Controlling events in a hybrid Modelica model

I am confused by the hybrid modelling paradigm in Modelica. On one hand, events are useful, on the other hand, they are to be avoided. Let me explain my case:
I have a large model consisting of multiple buildings in a neighborhood that is simulated over 1 year. Initially, the model ran very slow. Adding noEvent() around as many if-conditions as possible drastically improved the speed.
As the development continued, the control of the model got more complicated, and I have again many events, sometimes at very short intervals. To give an idea:
Number of (model) time events : 28170
Number of (U) time events : 0
Number of state events : 22572
Number of step events : 0
These events blow up the output (for correct post-processing I need the variables at events) and slows the simulation. And moreover, I have the feeling that some of the noEvent(if...) lead to unexpected behavior.
I wonder if it would be a solution to force my events at certain time steps and prohibit them in between these time steps? Ideally, I would like to trigger these 'forced events' based on certain conditions. For example: during the day they should be every 15 minutes, at high solar radiation at every minute, during nights I don't want events at all.
Is this a good idea to do? I guess this will be faster as many of the state events will become time events? How can this be done with Modelica 3.2 (in Dymola)?
Thanks on beforehand for all answers.
Roel
A few comments.
First, if you have a simulation with lots of events (relative to the total duration of the simulation), the first thing I would encourage you to do is use a lower order integrator. The point here is that higher-order integrators normally allow you to take longer time steps. But if those steps are constantly truncated by events, they just end up being really expensive.

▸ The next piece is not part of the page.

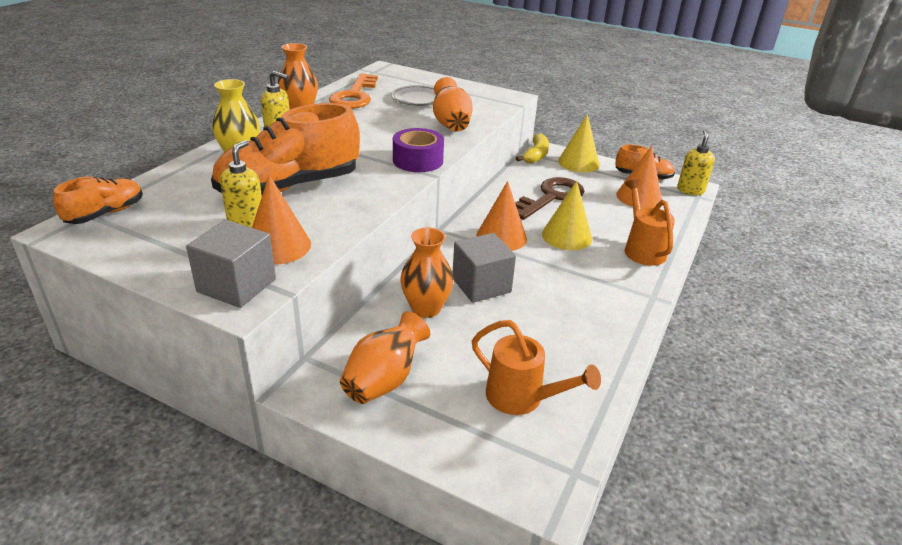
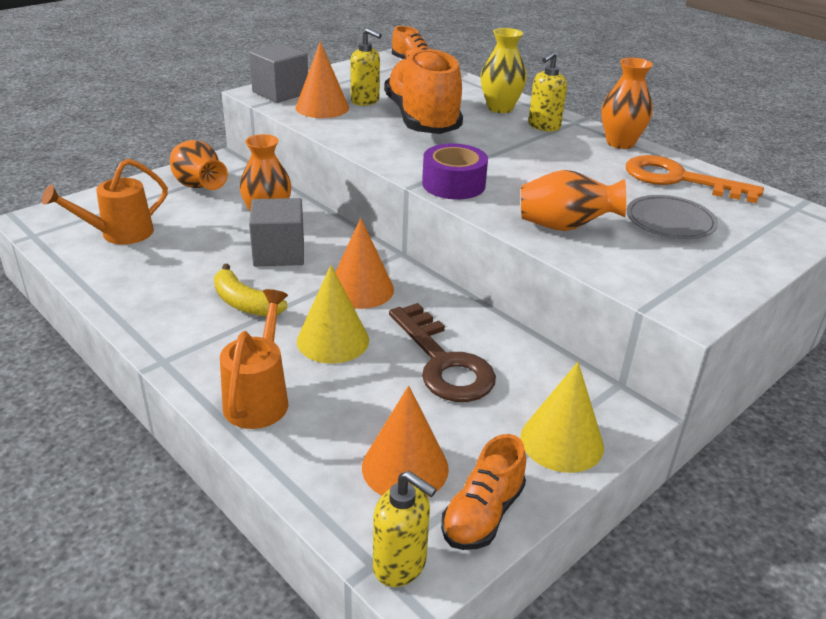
camera: 110 degrees right, 0 degrees up
(536, 155) = (600, 396): yellow banana -> yellow banana (244, 303)
(642, 249) = (259, 398): orange watering can -> orange watering can turned 90 degrees counterclockwise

Second, you could try fixed-step integrators. Depending on the tool, they may implement this kind of "pool events and fire them all at once" kind of approach in the context of fixed-time step integrators. But the specification doesn't really say anything on how tools should deal with events that occur between fixed time steps.
Third, another way to approach this would be to "pool" your events yourself. The simplest way I could imagine doing this would be to take all the statements that currently generate events and wrap them in a "when sample(...,...) then" statement. This way, you could make sure that the events were only triggered at specific intervals. This would be more portable then the fixed time step approach. I think this is what you were actually proposing in your question but it is important to point out that it should not be based on time steps (the model has no concept of a time step) but rather on a model specified sampling interval (which will, in practice, be completely independent of time steps).
As you point out, using "sample(...,...)" will turn these into time events and, yes, this should be faster.